If there is anything at all to celebrate among the youth of Asia, it is the celebration of a new awareness. The awareness that the development of our societies must not be lopsided. That we must not lose our soul in the quest for prosperity. That the dynamism in the economic and industrial domain must be matched by equal vigour in the non-materialistic dimension of our endeavour. Some quarters may scorn this as naivete and a want of realism. Such an awareness will act as a countervailing force against moral decadence, injustices, corruption and other forms of excesses, and help our society remain holistic and balanced.

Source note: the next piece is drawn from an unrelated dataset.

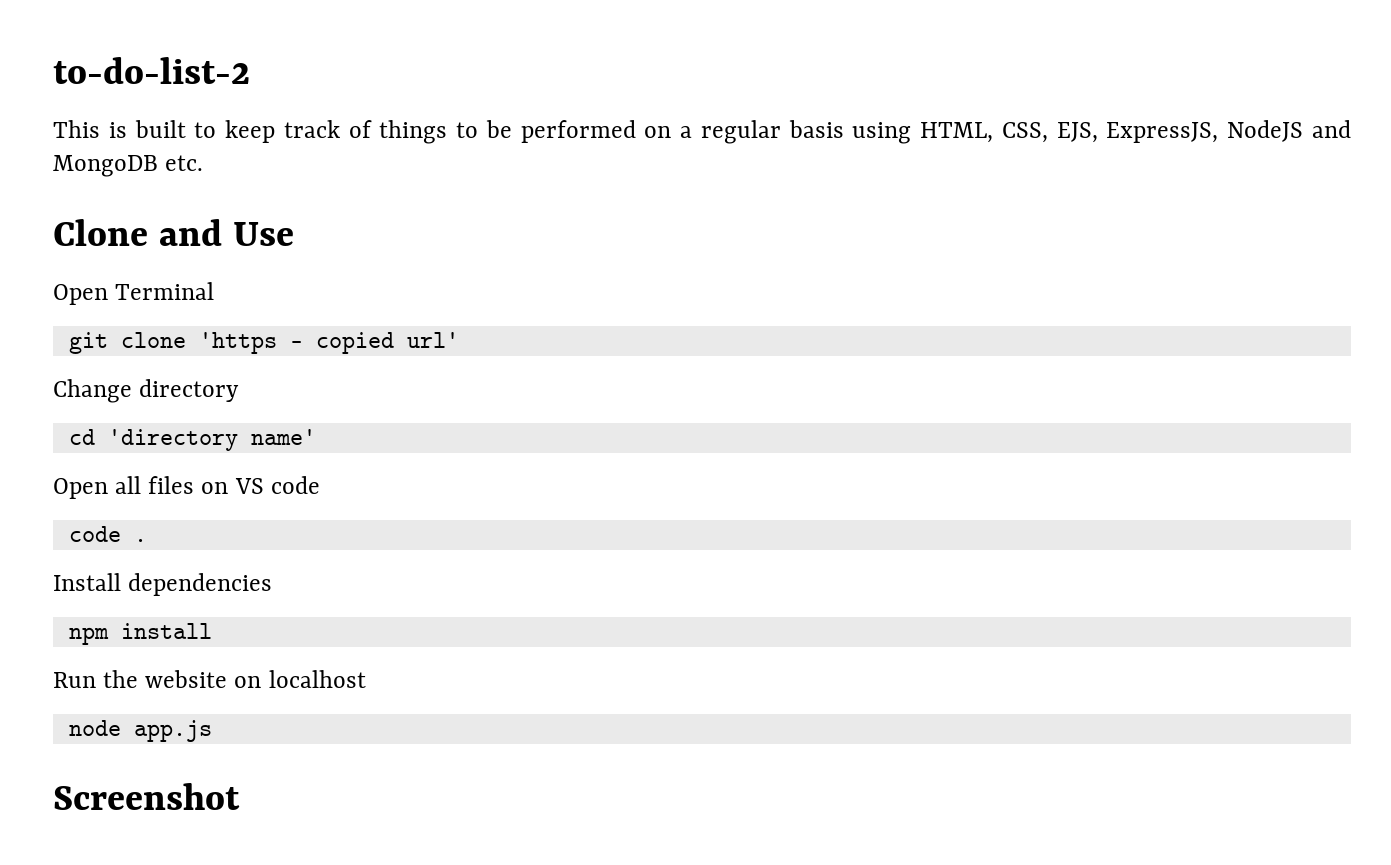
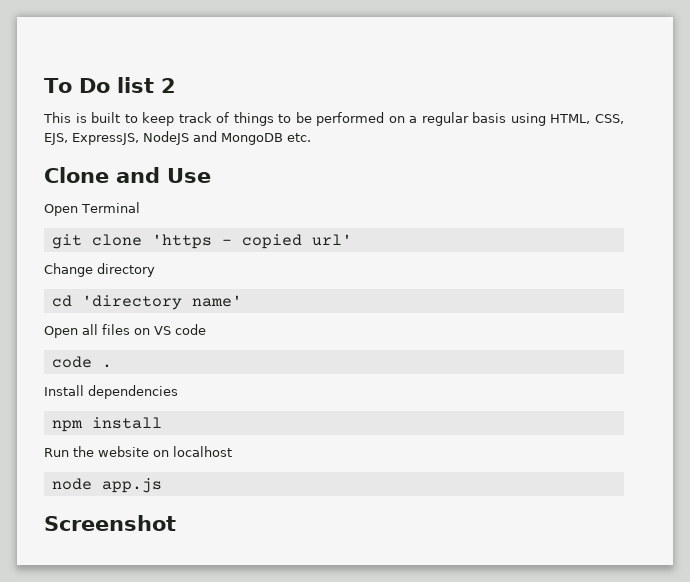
[53,57,250,84] to-do-list-2 -> [44,77,176,93] To Do list 2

We are painfully conscious of the fact that growing prosperity in our societies has been accompanied by many unintended effects, such as the erosion of social solidarity and traditional ways of life. Many outside observers have bemoaned the passing away of traditional Asian ways of life, but one can discern that such views smack of condescension, a projection of faded romanticism vis-a-vis the remains of the exotic East. We have no such hangups. On the contrary, not only are we happy that our people have managed to free themselves from the decadent aspects of the past, we positively advocate reforms to re-energize our societies. Our concern, however, is the decline of ethics and morality which, if not arrested, will erode idealism in our society and impede the path of reforms. In the Malaysian context, such an erosion of values must certainly render our efforts towards the realization of Vision 2020 ineffectual.

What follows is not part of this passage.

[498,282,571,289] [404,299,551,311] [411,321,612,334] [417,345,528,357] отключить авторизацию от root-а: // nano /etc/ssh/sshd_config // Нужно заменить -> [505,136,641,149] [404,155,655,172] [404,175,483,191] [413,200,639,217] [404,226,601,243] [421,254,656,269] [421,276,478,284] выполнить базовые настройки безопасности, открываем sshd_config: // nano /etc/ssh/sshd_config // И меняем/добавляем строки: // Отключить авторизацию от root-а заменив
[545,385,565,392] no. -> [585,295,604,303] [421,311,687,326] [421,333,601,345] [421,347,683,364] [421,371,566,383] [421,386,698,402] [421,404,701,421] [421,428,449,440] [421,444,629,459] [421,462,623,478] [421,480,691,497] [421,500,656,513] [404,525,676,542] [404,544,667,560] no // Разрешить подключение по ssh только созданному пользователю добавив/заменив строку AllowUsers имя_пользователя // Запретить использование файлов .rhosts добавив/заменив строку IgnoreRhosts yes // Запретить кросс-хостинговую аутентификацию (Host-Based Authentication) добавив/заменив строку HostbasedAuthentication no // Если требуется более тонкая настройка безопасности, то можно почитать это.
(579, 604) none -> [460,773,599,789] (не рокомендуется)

In this regard, it is imperative that our youth undertake a movement of ethical and moral renewal, or else our credibility will stand to be questioned. It is our conviction that ethics and morality are part of the burden of our responsibility. With regard to them, pious profession alone will not suffice, for profession without commitment is plain hypocrisy. Thus we must be relentless in our struggle to internalize ethical values and morality in our personality, because there can be no other way to cleanse ourselves of conceit, avarice and passion. Commitment to moral values and their internalization is so fundamental, to give us the courage and strength to weather the challenges brought about by accelerating change, to undertake reforms, and to root out corruption and other societal ills.
The reform of Asian societies, first and foremost, must be directed at eradicating poverty and ignorance, which still abounds in our midst. We need to commit ourselves to ensuring that every single person among us share in security from want and enjoy qualitative improvement in meeting his or her basic needs. Prosperity must also mean the extension and improvement of civil society. We need to expand the domain of personal freedom and responsibility, and promote the growth of participation of the citizenry in the decision making processes that affect their lives. It devolves to the youth of Asia to shoulder the awesome responsibility of meaningful internal change, bringing it about not as a cosmetic response to outside pressures, but as a moral obligation imposed by our deeply rooted values.
For several centuries, the global order has been presided over and determined by forces outside the Asian region. At present, however, we have earned the right, as it were, to share in the reconstruction of a new pattern of international relationships. Asia must have its own agenda, be it in the economic, political or social spheres. The East Asia Economic Caucus is precisely for Asians to utilize it as a vehicle to exert the cause of free trade, now being threatened by the growing protectionist tendencies of some of the older industrial economies. This is a cause for which East Asian youth must be ready to commit themselves.
On that note, I now officially close the First East Asian Young Leaders Congress.